Exercise prompt>
Go through the data and copy each line where the string "picture" appears.

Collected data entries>
□ □ □ □

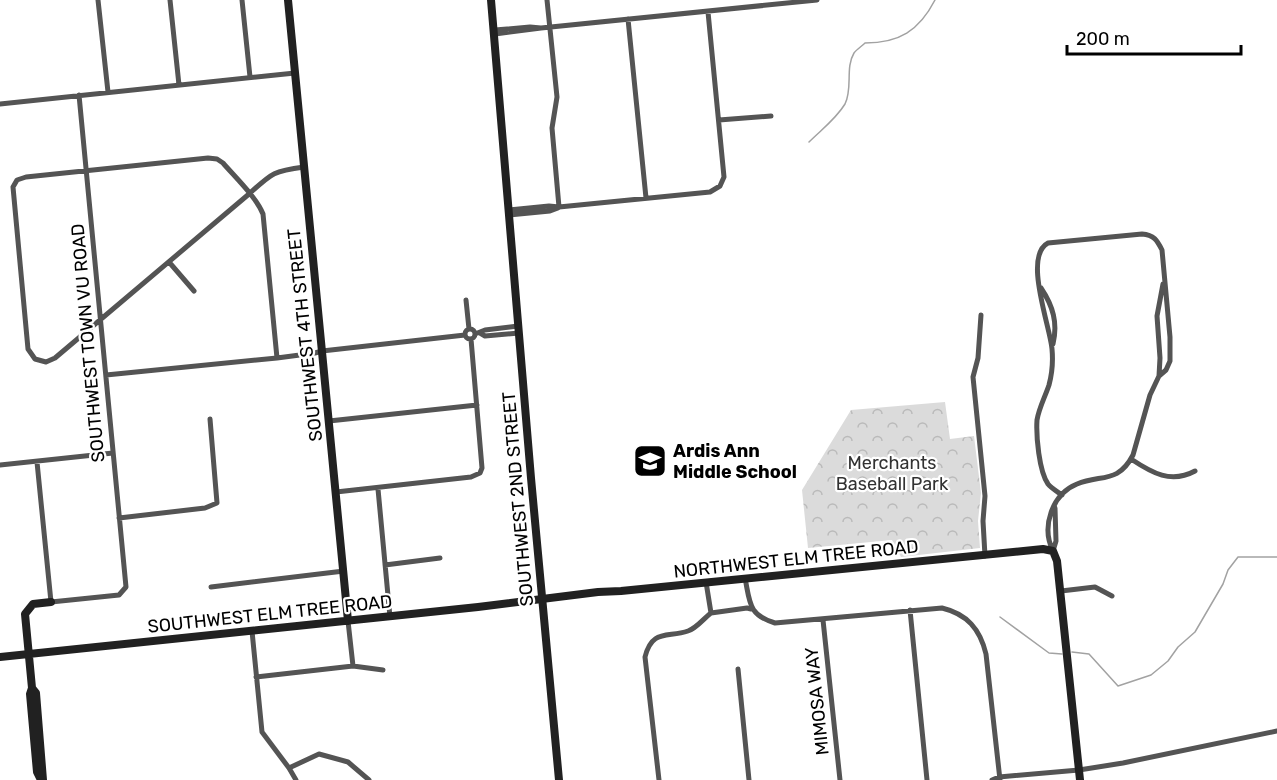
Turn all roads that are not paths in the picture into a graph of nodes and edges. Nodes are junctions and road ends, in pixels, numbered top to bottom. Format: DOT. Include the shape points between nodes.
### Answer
graph roads {
  1 [pos="98,0"];
  2 [pos="170,0"];
  3 [pos="242,0"];
  4 [pos="288,0"];
  5 [pos="491,0"];
  6 [pos="547,0"];
  7 [pos="817,0"];
  8 [pos="708,12"];
  9 [pos="628,19"];
  10 [pos="550,27"];
  11 [pos="495,32"];
  12 [pos="295,73"];
  13 [pos="250,78"];
  14 [pos="179,85"];
  15 [pos="108,93"];
  16 [pos="79,95"];
  17 [pos="0,104"];
  18 [pos="771,116"];
  19 [pos="719,120"];
  20 [pos="304,167"];
  21 [pos="86,171"];
  22 [pos="249,194"];
  23 [pos="646,198"];
  24 [pos="560,207"];
  25 [pos="509,213"];
  26 [pos="169,262"];
  27 [pos="1164,277"];
  28 [pos="1040,285"];
  29 [pos="194,291"];
  30 [pos="466,300"];
  31 [pos="981,315"];
  32 [pos="101,320"];
  33 [pos="470,329"];
  34 [pos="518,330"];
  35 [pos="465,335"];
  36 [pos="475,336"];
  37 [pos="1052,348"];
  38 [pos="322,351"];
  39 [pos="277,358"];
  40 [pos="106,375"];
  41 [pos="1159,376"];
  42 [pos="477,405"];
  43 [pos="210,419"];
  44 [pos="329,421"];
  45 [pos="113,453"];
  46 [pos="1131,459"];
  47 [pos="37,462"];
  48 [pos="0,465"];
  49 [pos="1195,471"];
  50 [pos="378,489"];
  51 [pos="336,492"];
  52 [pos="1062,495"];
  53 [pos="119,518"];
  54 [pos="1053,551"];
  55 [pos="985,556"];
  56 [pos="440,558"];
  57 [pos="385,565"];
  58 [pos="344,571"];
  59 [pos="745,578"];
  60 [pos="706,582"];
  61 [pos="211,587"];
  62 [pos="1061,591"];
  63 [pos="1112,596"];
  64 [pos="542,599"];
  65 [pos="51,602"];
  66 [pos="751,609"];
  67 [pos="910,610"];
  68 [pos="711,613"];
  69 [pos="390,616"];
  70 [pos="823,620"];
  71 [pos="348,621"];
  72 [pos="252,631"];
  73 [pos="29,654"];
  74 [pos="0,657"];
  75 [pos="353,666"];
  76 [pos="738,669"];
  77 [pos="383,670"];
  78 [pos="256,677"];
  79 [pos="1277,731"];
  80 [pos="289,768"];
  81 [pos="1078,770"];
  82 [pos="999,779"];
  83 [pos="42,780"];
  84 [pos="296,780"];
  85 [pos="369,780"];
  86 [pos="559,780"];
  87 [pos="659,780"];
  88 [pos="749,780"];
  89 [pos="840,780"];
  90 [pos="927,780"];
  91 [pos="992,780"];
  92 [pos="1080,780"];
  1 -- 15 [label="street"];
  2 -- 14 [label="street"];
  3 -- 13 [label="street"];
  4 -- 12 [label="street, SOUTHWEST 4TH STREET"];
  5 -- 11 [label="street, SOUTHWEST 2ND STREET"];
  6 -- 10 [label="street"];
  7 -- 8 [label="street"];
  8 -- 9 [label="street"];
  8 -- 19 [label="street"];
  9 -- 10 [label="street"];
  9 -- 23 [label="street"];
  10 -- 11 [label="street"];
  10 -- 24 [label="street" via="557,98 552,128"];
  11 -- 25 [label="street, SOUTHWEST 2ND STREET"];
  12 -- 13 [label="street"];
  12 -- 20 [label="street, SOUTHWEST 4TH STREET"];
  13 -- 14 [label="street"];
  14 -- 15 [label="street"];
  15 -- 16 [label="street"];
  16 -- 17 [label="street"];
  16 -- 21 [label="street, SOUTHWEST TOWN VU ROAD"];
  18 -- 19 [label="street"];
  19 -- 23 [label="street" via="724,177 720,186 710,192"];
  20 -- 22 [label="street" via="278,171"];
  20 -- 38 [label="street, SOUTHWEST 4TH STREET"];
  21 -- 22 [label="street" via="213,158 223,163"];
  21 -- 32 [label="street, SOUTHWEST TOWN VU ROAD"];
  21 -- 32 [label="street" via="23,177 14,183 28,349 32,357 48,362"];
  22 -- 26 [label="street"];
  22 -- 39 [label="street" via="263,214"];
  23 -- 24 [label="street"];
  24 -- 25 [label="street"];
  25 -- 34 [label="street, SOUTHWEST 2ND STREET"];
  26 -- 29 [label="street"];
  26 -- 32 [label="street"];
  27 -- 28 [label="street" via="1162,250 1157,240 1142,234 1048,243 1042,246 1037,263"];
  27 -- 41 [label="street" via="1157,316"];
  27 -- 41 [label="street" via="1170,361"];
  28 -- 37 [label="street"];
  28 -- 37 [label="street" via="1056,320"];
  30 -- 33 [label="street"];
  31 -- 55 [label="street" via="973,377 986,496"];
  32 -- 40 [label="street, SOUTHWEST TOWN VU ROAD"];
  33 -- 35 [label="street"];
  33 -- 36 [label="street"];
  34 -- 36 [label="street" via="485,330"];
  34 -- 64 [label="street, SOUTHWEST 2ND STREET"];
  35 -- 36 [label="street" via="468,339"];
  35 -- 38 [label="street"];
  36 -- 42 [label="street"];
  37 -- 52 [label="street" via="1050,383 1037,421 1038,446 1048,485"];
  38 -- 39 [label="street"];
  38 -- 44 [label="street, SOUTHWEST 4TH STREET"];
  39 -- 40 [label="street"];
  40 -- 45 [label="street, SOUTHWEST TOWN VU ROAD"];
  41 -- 46 [label="street"];
  42 -- 44 [label="street"];
  42 -- 50 [label="street" via="480,473"];
  43 -- 53 [label="street" via="217,503"];
  44 -- 51 [label="street, SOUTHWEST 4TH STREET"];
  45 -- 47 [label="street"];
  45 -- 53 [label="street, SOUTHWEST TOWN VU ROAD"];
  46 -- 49 [label="street" via="1151,472 1174,478"];
  46 -- 52 [label="street" via="1119,473 1080,482"];
  47 -- 48 [label="street"];
  47 -- 65 [label="street"];
  50 -- 51 [label="street"];
  50 -- 57 [label="street"];
  51 -- 58 [label="street, SOUTHWEST 4TH STREET"];
  52 -- 54 [label="street" via="1055,507"];
  53 -- 65 [label="street, SOUTHWEST TOWN VU ROAD" via="126,587 119,595"];
  54 -- 55 [label="street, NORTHWEST ELM TREE ROAD"];
  54 -- 62 [label="street"];
  55 -- 59 [label="street, NORTHWEST ELM TREE ROAD"];
  56 -- 57 [label="street"];
  57 -- 69 [label="street"];
  58 -- 61 [label="street"];
  58 -- 71 [label="street, SOUTHWEST 4TH STREET"];
  59 -- 60 [label="street, NORTHWEST ELM TREE ROAD"];
  59 -- 66 [label="street"];
  60 -- 64 [label="street, NORTHWEST ELM TREE ROAD"];
  60 -- 68 [label="street"];
  62 -- 63 [label="street" via="1095,587"];
  62 -- 81 [label="street"];
  64 -- 69 [label="street, SOUTHWEST ELM TREE ROAD"];
  64 -- 86 [label="street, SOUTHWEST 2ND STREET"];
  65 -- 73 [label="street" via="33,604 25,614"];
  66 -- 68 [label="street"];
  66 -- 70 [label="street" via="762,619 775,622"];
  67 -- 70 [label="street"];
  67 -- 82 [label="street" via="942,608 959,613 982,638"];
  67 -- 90 [label="street"];
  68 -- 87 [label="street" via="688,631 657,637 647,648"];
  69 -- 71 [label="street, SOUTHWEST ELM TREE ROAD"];
  70 -- 89 [label="street, MIMOSA WAY"];
  71 -- 72 [label="street, SOUTHWEST ELM TREE ROAD"];
  71 -- 75 [label="street, SOUTHWEST 4TH STREET"];
  72 -- 73 [label="street, SOUTHWEST ELM TREE ROAD"];
  72 -- 78 [label="street"];
  73 -- 74 [label="street, SOUTHWEST ELM TREE ROAD"];
  73 -- 83 [label="street"];
  75 -- 77 [label="street"];
  75 -- 78 [label="street"];
  76 -- 88 [label="street"];
  78 -- 80 [label="street" via="262,732"];
  79 -- 81 [label="street"];
  80 -- 84 [label="street"];
  80 -- 85 [label="street" via="318,754 348,762"];
  81 -- 82 [label="street"];
  81 -- 92 [label="street"];
  82 -- 91 [label="street"];
}
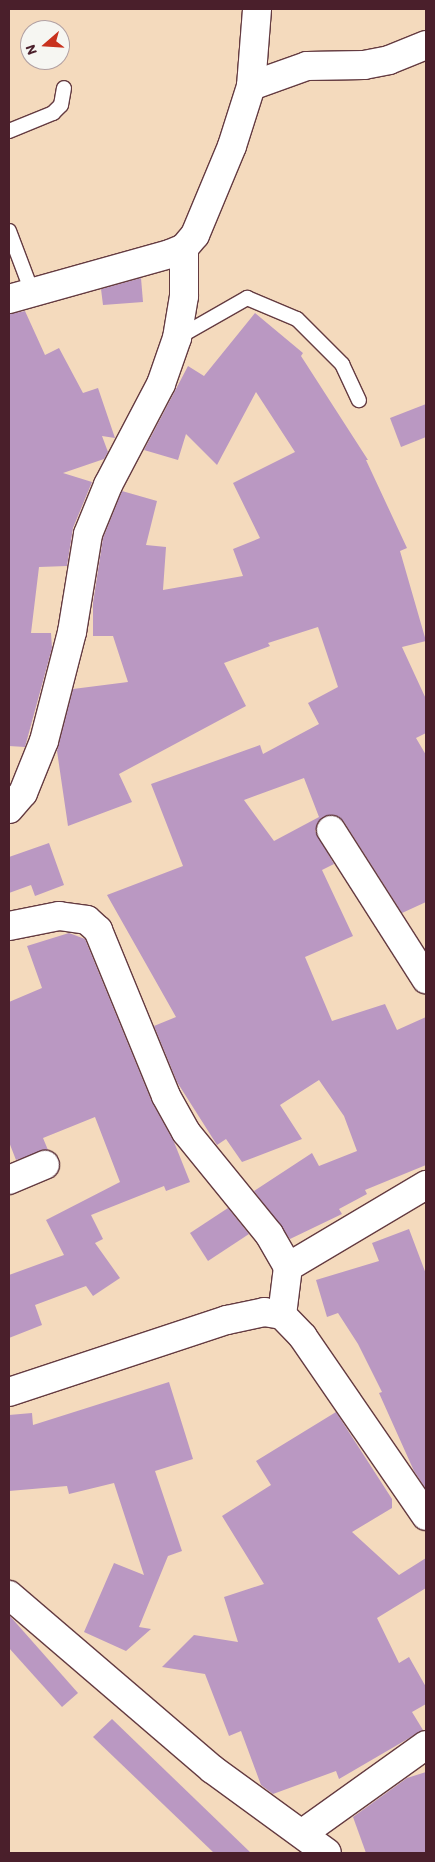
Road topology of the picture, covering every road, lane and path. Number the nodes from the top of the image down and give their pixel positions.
1 (257, 9) edge
2 (426, 44) edge
3 (251, 86) junction
4 (64, 88) dead end
5 (9, 131) edge
6 (9, 232) edge
7 (184, 248) junction
8 (21, 295) edge
9 (177, 338) junction
10 (359, 400) dead end
11 (9, 809) edge
12 (331, 830) dead end
13 (9, 926) edge
14 (426, 979) edge
15 (45, 1165) dead end
16 (9, 1180) edge
17 (426, 1185) edge
18 (288, 1267) junction
19 (282, 1315) junction
20 (9, 1392) edge
21 (426, 1516) edge
22 (9, 1595) edge
23 (426, 1745) edge
24 (302, 1833) junction
25 (327, 1853) edge

1 - 3 street
2 - 3 street
3 - 7 street
4 - 5 lane
6 - 8 lane
7 - 8 street
7 - 9 street
9 - 10 lane
9 - 11 street
12 - 14 street
13 - 18 street
15 - 16 street
17 - 18 street
18 - 19 street
19 - 20 street
19 - 21 street
22 - 24 street
23 - 24 street
24 - 25 street

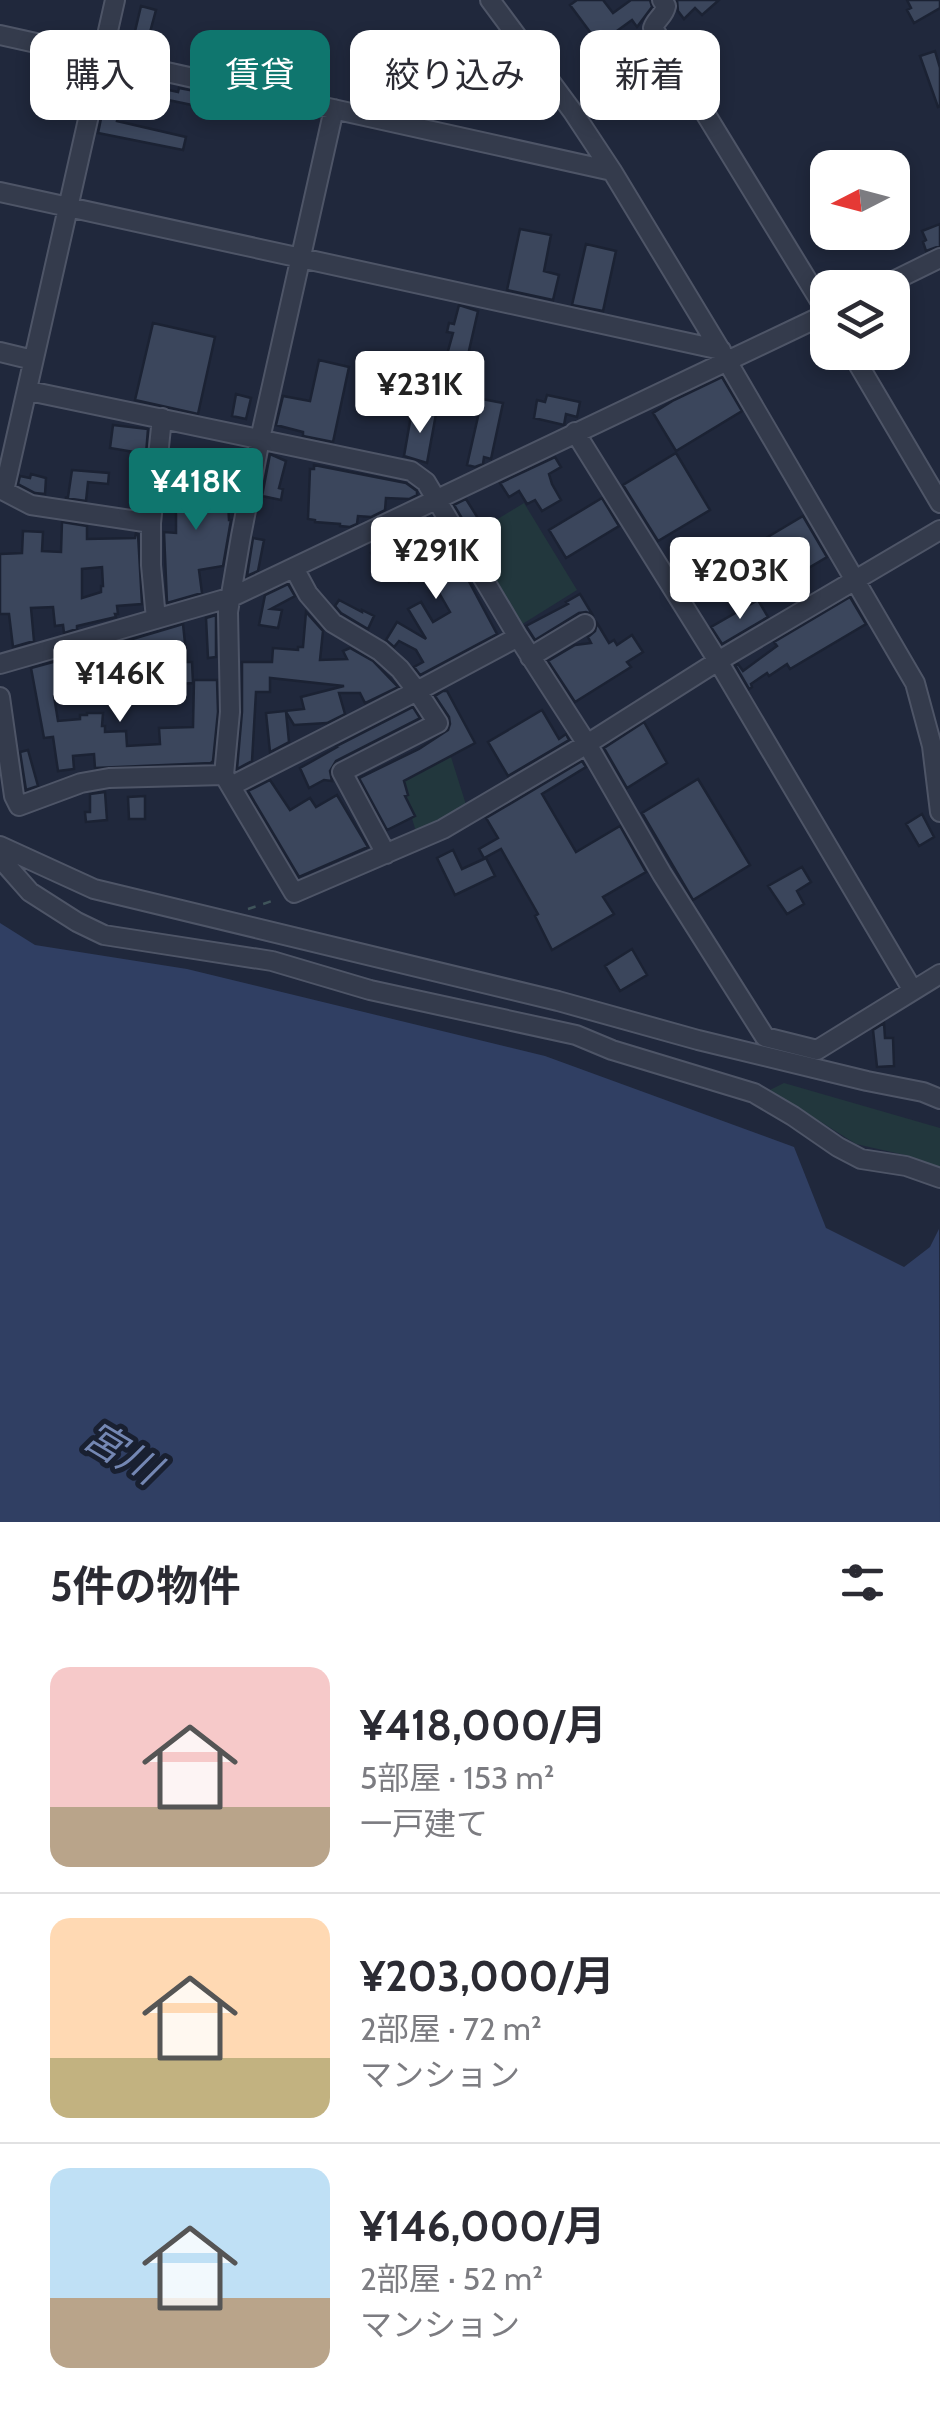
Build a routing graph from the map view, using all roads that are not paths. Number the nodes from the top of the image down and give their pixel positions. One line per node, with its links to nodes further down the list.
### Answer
1 (115, 0): 4 (street)
2 (490, 0): 10 (street)
3 (662, 0): 16 (street)
4 (108, 30)
5 (0, 35): 6 (street)
6 (30, 42)
7 (170, 73): 8 (street)
8 (334, 108): 10 (street); 14 (street)
9 (88, 120): 12 (street)
10 (612, 171): 19 (street)
11 (0, 192): 12 (street)
12 (68, 207): 14 (street); 20 (street)
13 (940, 258): 15 (street)
14 (302, 259): 19 (street); 25 (street)
15 (910, 273)
16 (810, 285)
17 (810, 320): 19 (street)
18 (0, 352): 20 (street)
19 (724, 356): 24 (street); 32 (street)
20 (34, 360): 22 (street)
21 (861, 370): 28 (street)
22 (28, 391): 23 (street); 26 (street)
23 (162, 418): 25 (street); 29 (street)
24 (575, 432): 27 (street); 38 (street)
25 (260, 439): 27 (street); 33 (street)
26 (2, 493): 29 (street)
27 (436, 500): 31 (street); 36 (street)
28 (940, 503)
29 (151, 522): 34 (street)
30 (940, 530): 32 (street)
31 (294, 568): 33 (street); 40 (street)
32 (855, 579): 38 (street); 43 (street)
33 (232, 597): 34 (street); 44 (street)
34 (156, 619): 39 (street)
35 (585, 624): 37 (street)
36 (518, 637): 37 (street); 40 (street)
37 (530, 656): 42 (street)
38 (718, 661): 42 (street); 50 (street)
39 (0, 664)
40 (417, 691): 44 (street); 47 (street)
41 (0, 696): 44 (street)
42 (587, 744): 47 (street); 50 (street)
43 (936, 747): 45 (street)
44 (228, 781): 47 (street)
45 (940, 812)
46 (0, 846): 51 (street)
47 (386, 854)
48 (0, 858): 52 (street)
49 (940, 974): 50 (street)
50 (912, 989)
51 (940, 1099)
52 (940, 1178)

□ □ □ □

Output of the task>
Turn all roads that are not paths in the picture into a graph of nodes and edges. Nodes are junctions and road ends, in pixels, numbered top to bottom. Format: DOT. Include the shape points between nodes.
Road topology of the picture, covering every road, lane and path. Number the nodes from the top of the image down and give their pixel positions.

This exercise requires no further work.